The reasoning visible in the surrounding messages reveals a systematic diagnostic approach. After the first failure (memory), the assistant correctly identified the constraint and reduced the serving envelope. After the second failure (CUDA graph), it searched the codebase for relevant flags rather than guessing. The creation of the -nograph variant was a targeted response to specific evidence.

However, the thinking also reveals a gap: the assistant did not consider that the disable_cuda_graph flag might be ignored or unsupported in the specific nightly build. The subsequent journal logs ([msg 11046]) showed exactly this — the process printed "disable_cuda_graph is ignored for piecewise cuda graph" and then crashed with a Triton error during CUDA graph capture, proving that the flag was not actually taking effect. The assistant had assumed the flag would work as documented in the source code, but the runtime behavior differed.

Mistakes and Incorrect Assumptions

The primary mistake was treating systemctl is-active as a health check rather than a process-start check.

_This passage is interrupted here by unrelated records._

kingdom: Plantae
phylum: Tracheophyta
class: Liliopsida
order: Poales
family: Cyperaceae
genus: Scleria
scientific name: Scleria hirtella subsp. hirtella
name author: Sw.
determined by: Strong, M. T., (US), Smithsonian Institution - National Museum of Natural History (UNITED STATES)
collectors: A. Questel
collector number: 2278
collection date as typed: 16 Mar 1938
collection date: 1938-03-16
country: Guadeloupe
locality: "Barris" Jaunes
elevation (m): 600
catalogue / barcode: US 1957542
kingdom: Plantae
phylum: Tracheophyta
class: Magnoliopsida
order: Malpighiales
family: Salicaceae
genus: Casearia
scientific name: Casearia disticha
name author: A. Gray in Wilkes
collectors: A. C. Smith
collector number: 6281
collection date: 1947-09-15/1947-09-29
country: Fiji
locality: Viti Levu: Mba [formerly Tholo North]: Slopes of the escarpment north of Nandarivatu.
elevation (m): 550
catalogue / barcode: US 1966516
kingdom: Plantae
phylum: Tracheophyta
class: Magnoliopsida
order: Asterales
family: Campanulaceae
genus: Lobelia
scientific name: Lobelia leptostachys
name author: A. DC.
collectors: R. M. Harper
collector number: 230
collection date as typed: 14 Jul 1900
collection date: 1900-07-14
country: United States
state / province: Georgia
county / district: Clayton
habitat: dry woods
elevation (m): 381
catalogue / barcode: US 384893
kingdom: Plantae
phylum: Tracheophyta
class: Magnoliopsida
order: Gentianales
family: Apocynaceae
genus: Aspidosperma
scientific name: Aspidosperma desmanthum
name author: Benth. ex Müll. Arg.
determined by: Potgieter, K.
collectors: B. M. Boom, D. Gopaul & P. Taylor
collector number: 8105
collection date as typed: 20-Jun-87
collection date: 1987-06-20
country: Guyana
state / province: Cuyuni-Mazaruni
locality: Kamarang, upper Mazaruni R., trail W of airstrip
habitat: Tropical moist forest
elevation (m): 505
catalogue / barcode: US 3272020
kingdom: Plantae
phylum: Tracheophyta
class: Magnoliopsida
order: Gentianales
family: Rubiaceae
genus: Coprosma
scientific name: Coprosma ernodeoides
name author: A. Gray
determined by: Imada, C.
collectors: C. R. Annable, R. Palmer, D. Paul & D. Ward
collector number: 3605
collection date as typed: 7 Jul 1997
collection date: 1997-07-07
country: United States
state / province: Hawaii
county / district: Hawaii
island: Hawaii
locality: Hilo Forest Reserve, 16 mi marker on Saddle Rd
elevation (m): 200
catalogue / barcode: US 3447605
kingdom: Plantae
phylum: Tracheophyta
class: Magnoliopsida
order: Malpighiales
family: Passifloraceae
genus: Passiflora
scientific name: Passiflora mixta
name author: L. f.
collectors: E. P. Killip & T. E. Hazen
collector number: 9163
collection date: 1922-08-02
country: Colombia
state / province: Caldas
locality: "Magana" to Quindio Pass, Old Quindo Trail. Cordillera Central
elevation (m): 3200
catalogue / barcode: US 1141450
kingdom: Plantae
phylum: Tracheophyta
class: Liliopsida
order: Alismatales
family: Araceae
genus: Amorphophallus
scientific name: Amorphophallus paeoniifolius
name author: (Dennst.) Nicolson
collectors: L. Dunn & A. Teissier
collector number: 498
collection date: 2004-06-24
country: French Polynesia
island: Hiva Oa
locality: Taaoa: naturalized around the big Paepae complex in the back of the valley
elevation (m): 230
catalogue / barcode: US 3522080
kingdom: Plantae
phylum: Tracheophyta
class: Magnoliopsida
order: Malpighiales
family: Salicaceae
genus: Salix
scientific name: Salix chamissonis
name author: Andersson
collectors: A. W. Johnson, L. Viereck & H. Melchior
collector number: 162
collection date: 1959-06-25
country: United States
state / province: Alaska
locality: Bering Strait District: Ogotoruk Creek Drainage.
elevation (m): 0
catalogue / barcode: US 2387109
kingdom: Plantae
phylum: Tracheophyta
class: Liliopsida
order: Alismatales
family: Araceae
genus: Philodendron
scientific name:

A more robust deployment would have waited for the HTTP endpoint to become responsive before declaring success. The assistant's own earlier pattern in [msg 11034] and [msg 11037] used a polling loop with a 10-minute deadline — but in this message, it accepted the instantaneous active status and moved on.

A secondary issue was the lack of verification that the service file was syntactically correct and that all flags were recognized by the installed SGLang version. The --disable-cuda-graph flag may have been added in a different commit than the nightly build installed on CT129, or it may have been overridden by other configuration logic.

Conclusion

Message 11044 is a pivotal moment in a debugging sequence that ultimately revealed that CT129's A6000 GPUs could not support the DDTree shadow deployment under any tested configuration. The message captures the third iteration of a rapid diagnostic loop, where each failure informed the next hypothesis. While the deployment ultimately did not succeed on CT129, the knowledge gained — about memory constraints, CUDA graph incompatibilities, and the limits of systemd status as a health metric — directly informed the subsequent pivot to CT200, where the DDTree service was successfully deployed with a 24% throughput improvement over the linear baseline. This message, in its deceptive simplicity, encodes the entire arc of that diagnostic journey.